Thanks! I always forget about WR planes since I have to drive up to OC for the nearest Woodcraft about an hour and a half drive.


----------



## RichT (Oct 14, 2016)

> Thanks, I appreciate the thoughts! I ll help walk it back to just decent-the dimensions are a little wonky and the acrylic is too small to see how the bit lines up when placing the track. For a hack with scrap, it works as a prototype. I gave up trying to get a jig right on the first try.
> 
> - MarkCh


Pretty much every jig or fixture I build that I intend for long-term use gets a second iteration before I'm happy with it. That jig I posted the link to was one of them.

Regarding material to make it, anything that's straight and stable will do. There's not a lot of drag on the guide bushing, so don't worry about that part. Your engineered wood will be an excellent choice.


----------



## RichT (Oct 14, 2016)

One more thing. Since you're new to guide bushings, the math is simple, but not always obvious if you haven't used them. If you notice in the WOOD Magazine article, they're using a 1" O.D. bushing with a 1/2" bit. That'll work just fine as long as you maintain that combination. It means there is a 1/4" difference between the bushing and the cut (1" - 1/2" divided by two). Say you needed to cut a groove narrower than 1/2", you could use a 1/4" bit with a 3/4" O.D. bushing. Basically any bushing and bit combination with a 1/2" delta will work.

■ ■ ■ ■ ■ ■ ■

SET OF TASKS:
1. In the guide bushing thread, which bit does the WOOD Magazine article use with its 1" O.D. bushing?
2. Resume the forum thread on guide bushings and jigs from its last post and carry it on.
The rows after this have nothing to do with the work here.

■ ■ ■ ■ ■ ■ ■

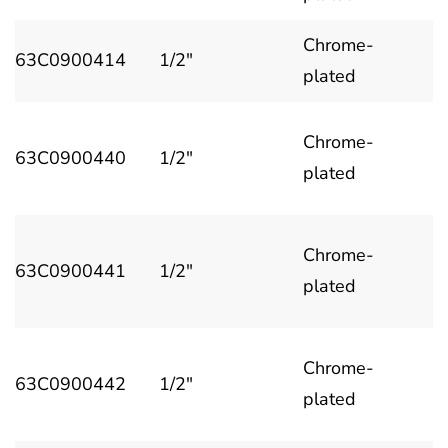
Chrome-
63C0900414
1/2"
plated
Chrome-
63C0900440
1/2"
plated
Chrome-
63C0900441
1/2"
plated
Chrome-
63C0900442
1/2"
plated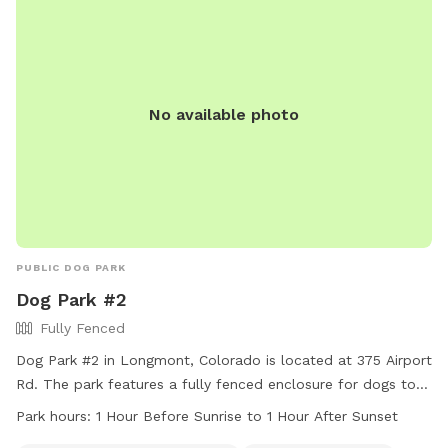
not provided, so owners should bring their own. Boating is
allowed in the lake area, but dogs can only swim within the
designated area.
No available photo
PUBLIC DOG PARK
Dog Park #2
Fully Fenced
Dog Park #2 in Longmont, Colorado is located at 375 Airport
Rd. The park features a fully fenced enclosure for dogs to
play safely. Amenities include an indoor restroom and a
Park hours:
1 Hour Before Sunrise to 1 Hour After Sunset
swimming pool for dogs to cool off in. The park is open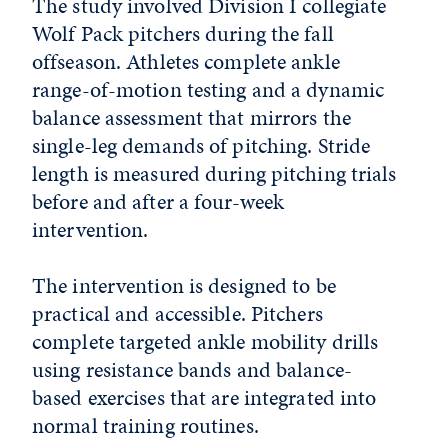
The study involved Division I collegiate
Wolf Pack pitchers during the fall
offseason. Athletes complete ankle
range-of-motion testing and a dynamic
balance assessment that mirrors the
single-leg demands of pitching. Stride
length is measured during pitching trials
before and after a four-week
intervention.
The intervention is designed to be
practical and accessible. Pitchers
complete targeted ankle mobility drills
using resistance bands and balance-
based exercises that are integrated into
normal training routines.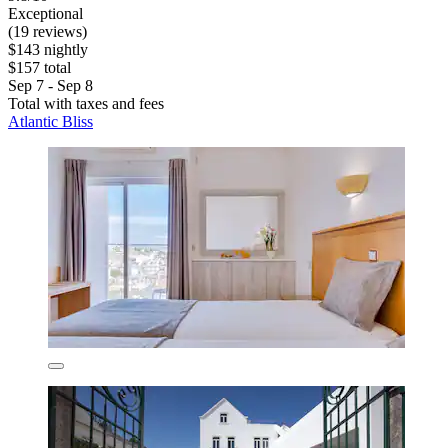
Exceptional
(19 reviews)
$143 nightly
$157 total
Sep 7 - Sep 8
Total with taxes and fees
Atlantic Bliss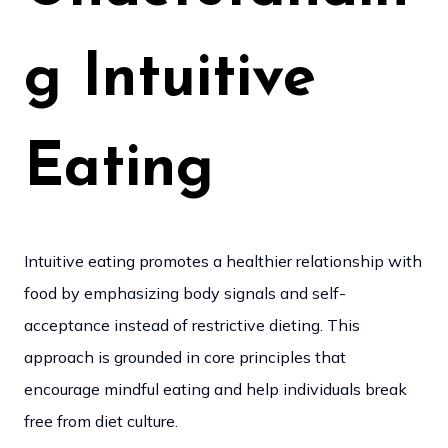
g Intuitive
Eating
Intuitive eating promotes a healthier relationship with
food by emphasizing body signals and self-
acceptance instead of restrictive dieting. This
approach is grounded in core principles that
encourage mindful eating and help individuals break
free from diet culture.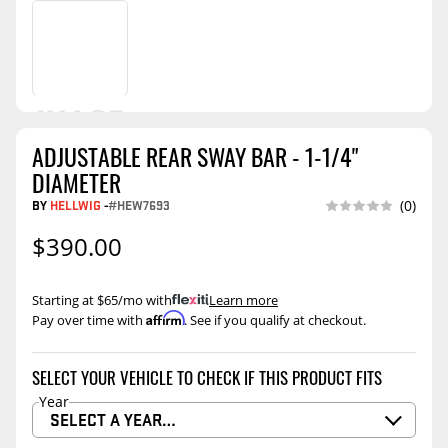
ADJUSTABLE REAR SWAY BAR - 1-1/4"
DIAMETER
BY
HELLWIG
-
#HEW7693
(0)
$390.00
Starting at $65/mo with
.
Learn more
Affirm
Pay over time with
. See if you qualify at checkout.
SELECT YOUR VEHICLE TO CHECK IF THIS PRODUCT FITS
Year
SELECT A YEAR…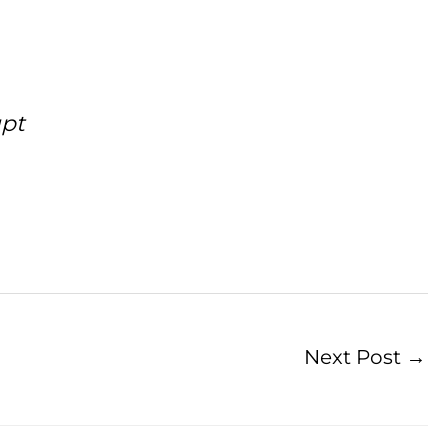
upt
Next Post
→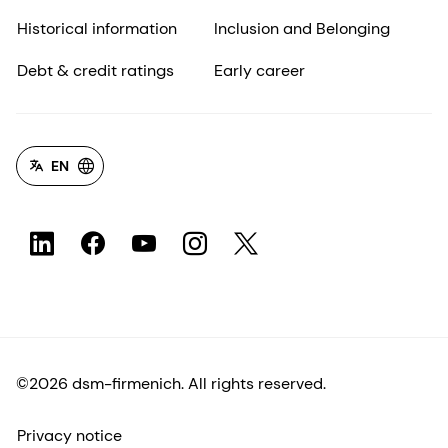
Historical information
Inclusion and Belonging
Debt & credit ratings
Early career
EN
©2026 dsm-firmenich. All rights reserved.
Privacy notice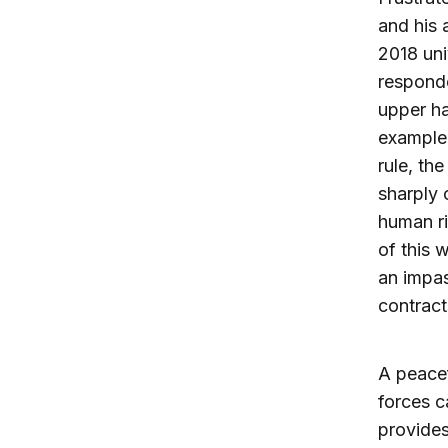
and his 
2018 uni
responde
upper ha
example 
rule, th
sharply 
human ri
of this 
an impas
contract
A peacef
forces c
provide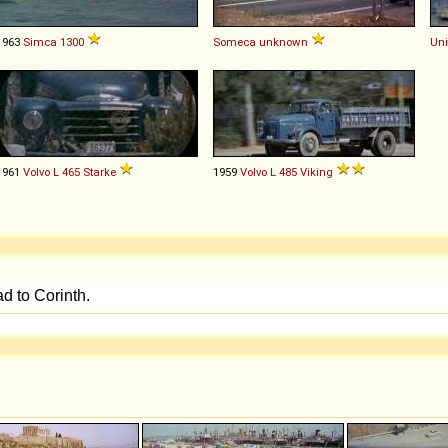
1963
Simca
1300
Someca
unknown
Uni
1961
Volvo
L
465
Starke
1959
Volvo
L
485
Viking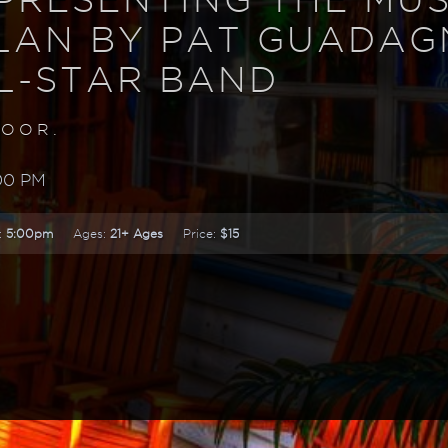
LAN BY PAT GUADA
L-STAR BAND
DOOR.
00 PM
:
5:00pm
Ages:
21+ Ages
Price:
$15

■ ■ ■ ■ ■ ■ ■

RESPONSES PER TASK:
1. A 1/2" bit.

2.
I always use a 5/8" bushing with a 1/2" bit. It's something I just leave on one of my routers since I use it so often. Most templates for things like hinge mortising use that set up, so it's pretty much my standard go-to choice.


----------



## MarkCh (Jul 7, 2020)

I appreciate the advice - since I only trust my measurements for the most imprecise of steps, when thinking through the jig construction I figured I would cut an oversized rabbet (depth), then trim off the excess with a bushing+spiral bit. Or is this destined to fail?


----------



## RichT (Oct 14, 2016)

> I appreciate the advice - since I only trust my measurements for the most imprecise of steps, when thinking through the jig construction I figured I would cut an oversized rabbet (depth), then trim off the excess with a bushing+spiral bit. Or is this destined to fail?
> 
> - MarkCh


That's the right way to do it. I mentioned it in my project post but didn't explain it very well, but I cut my replaceable strips for the legs 1/8" oversize so I could use the bushing and bit to trim it to exactly 1/16" of an inch.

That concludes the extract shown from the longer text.